Um
pouco de vida, de literatura, de reflexão...
Por
Alessandra Leles Rocha
Quanto mais o Brasil chafurda no
seu próprio caos instituído, mais distante ele se coloca do restante do mundo. A
notícia de que o romancista tanzaniano Abdulrazak
Gurnah é o vencedor do Prêmio Nobel de Literatura deste ano é bastante
significativo dentro desse contexto. Afinal, de acordo com as próprias palavras
da Academia Sueca, responsável pela premiação, a escolha se deu pelo fato do
autor possuir uma “penetração
intransigente e compassiva dos efeitos do colonialismo e do destino do
refugiado no abismo entre culturas e continentes”1.
E nada mais importante para o
mundo contemporâneo do que as discussões pós-colonialistas, que vêm tentando desconstruir
e ressignificar as marcas dos absurdos e atrocidades cometidas durante o Regime
Colonial, ao redor do planeta. Tratam-se de dívidas sociais históricas que vêm
se perpetuando ao longo de séculos e não só reafirmando; mas, aprofundando as desigualdades,
as intolerâncias, os preconceitos, as violências. Acontece que dentro dessa
conjuntura está o Brasil, uma ex-colônia portuguesa.

## REGISTRO DE DADOS
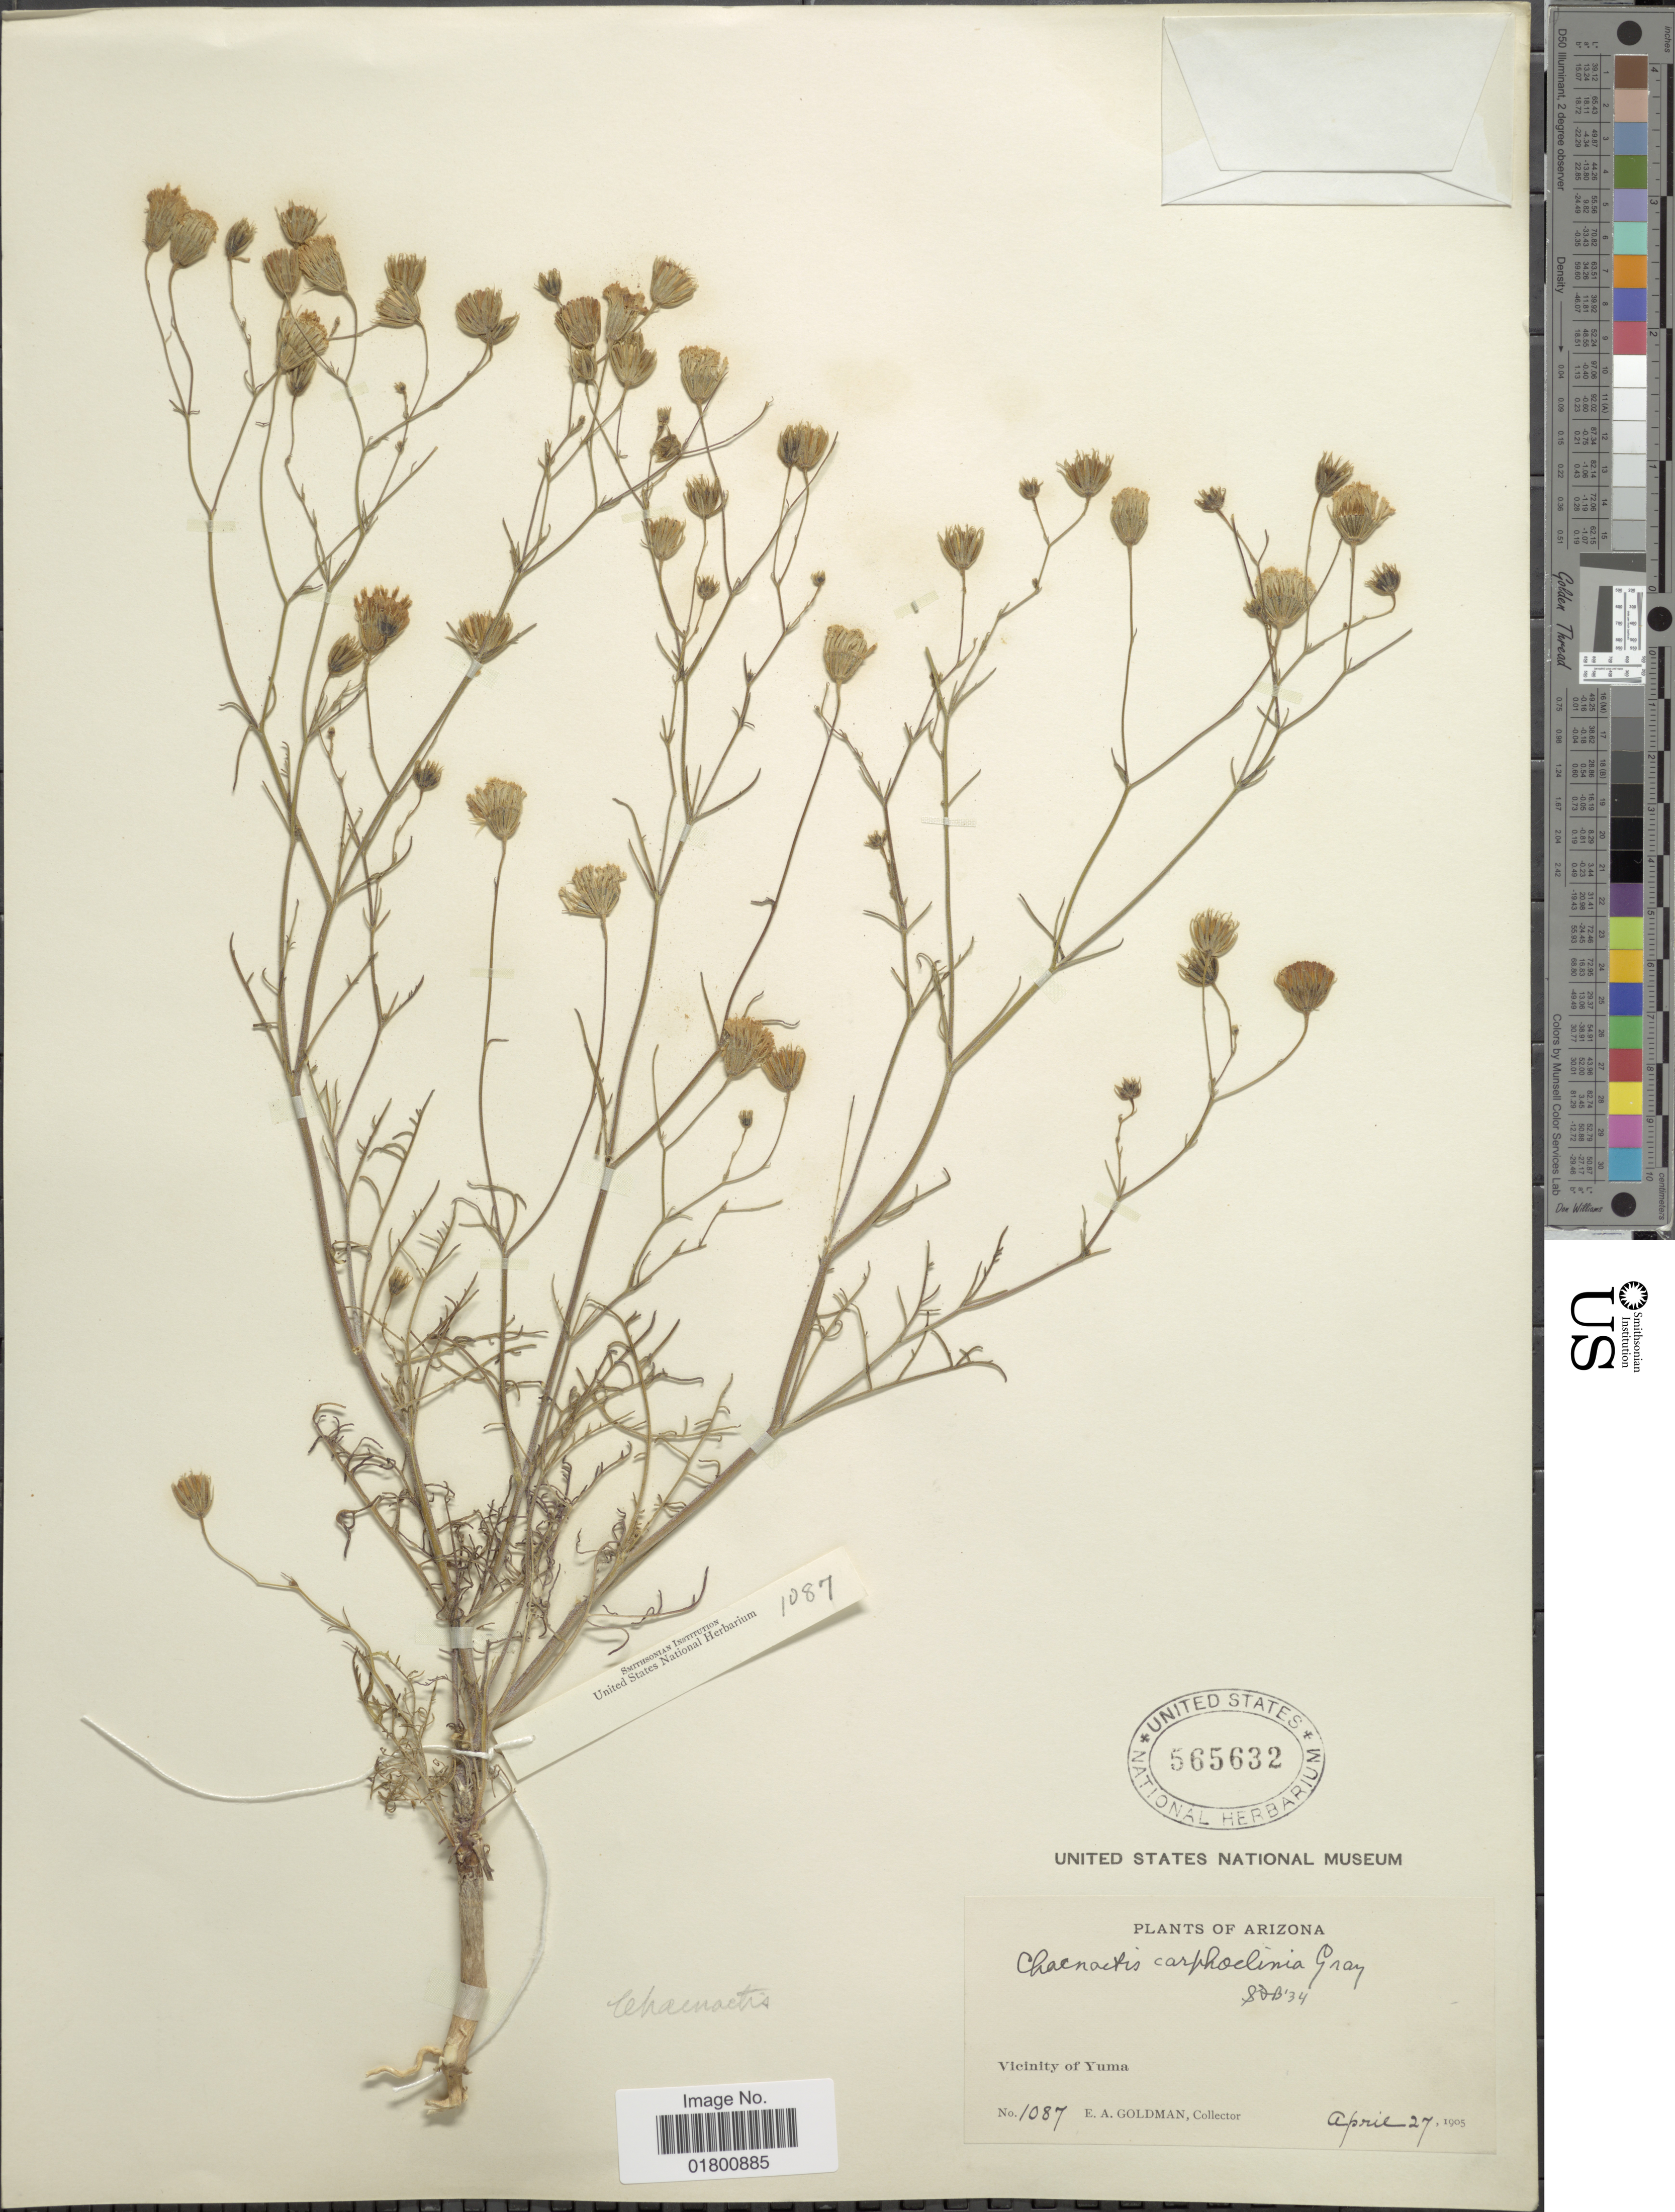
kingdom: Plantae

---

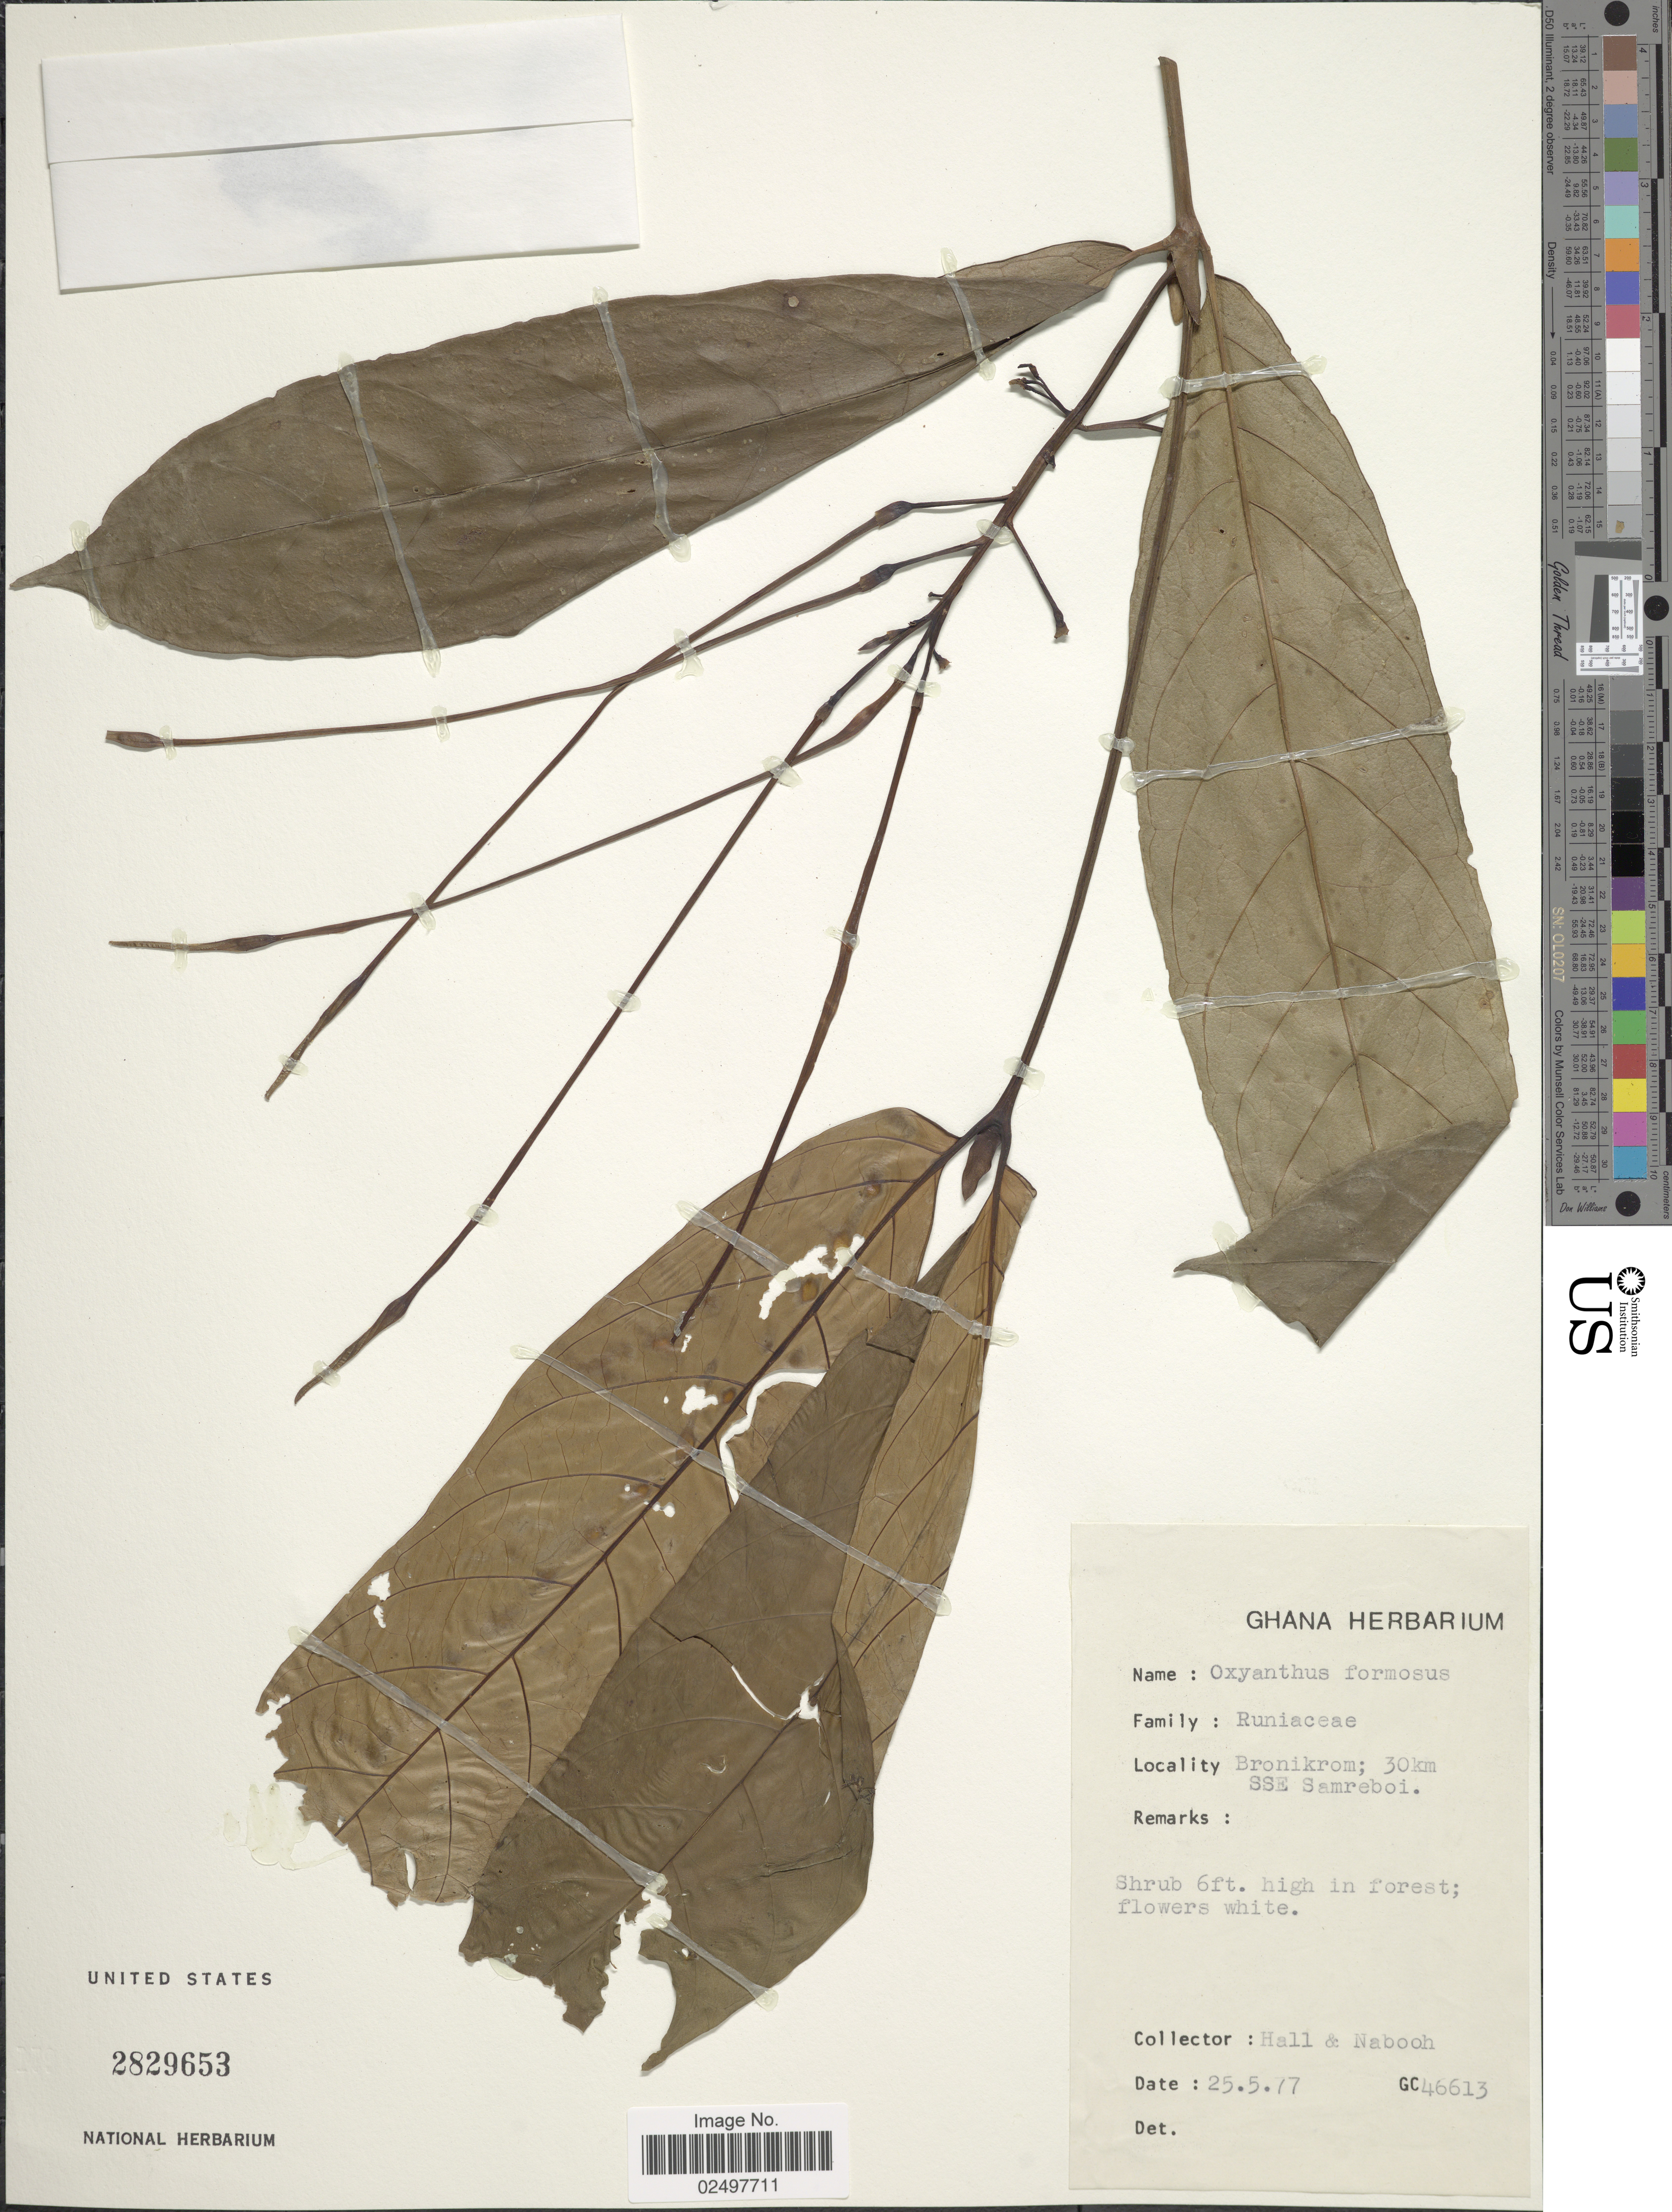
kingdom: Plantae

## TAREFAS DO EXERCÍCIO
- A) Resuma em no máximo três frases o parágrafo do texto fornecido que começa com "E nada mais importante para o", mantendo os fatos principais.
- B) Dê seguimento ao texto sobre o Nobel de Literatura e o Brasil, começando logo depois da última frase.

## RESPOSTAS DAS TAREFAS
- A) As discussões pós-colonialistas estão entre as mais importantes do mundo atual, porque tentam desconstruir e ressignificar as marcas dos absurdos e atrocidades do Regime Colonial pelo planeta. São dívidas sociais históricas que se perpetuam há séculos e aprofundam desigualdades, intolerâncias, preconceitos e violências. O Brasil, uma ex-colônia portuguesa, faz parte desse contexto.

- B)
Daí a importância de parar e
refletir sobre essa escolha; mas, também, de conhecer mais a obra desse autor e
de tantos outros dedicados à literatura pós-colonial. Na medida em que busca dissecar
a relação colonial, ela possibilita a construção de caminhos de resistência às
perspectivas colonialistas. Portanto, ela visibiliza as fraturas criadas pela
exclusão e a dicotomia cultural durante o domínio dos impérios metropolitanos;
bem como, as tentativas de aculturação pelos europeus e os conflitos
decorrentes desses processos.
Como explica Coll (2002), “Vivemos durante séculos influenciados pela
ilusão da miscigenação sem conflitos, mascarando uma realidade onde a dominação
e a discriminação racial e social diminuem consideravelmente as possibilidades
de realização cultural plena para uma enorme parcela da população. População,
aliás, que nunca deixou de lutar pela formação de uma sociedade na qual os
direitos de minorias sejam respeitados e incorporados a uma identidade nacional
reconhecidamente plural. Como resultado dessa luta, vivemos hoje um importante
processo de democratização das relações sociais no Brasil, e um cenário
político que certamente exigirá a incorporação de uma série de demandas reprimidas.
Devemos aproveitar a oportunidade para promover o incentivo ao diálogo, ferramenta
fundamental para a construção de uma cultura da paz, que se solidifica com base
na interculturalidade” 2.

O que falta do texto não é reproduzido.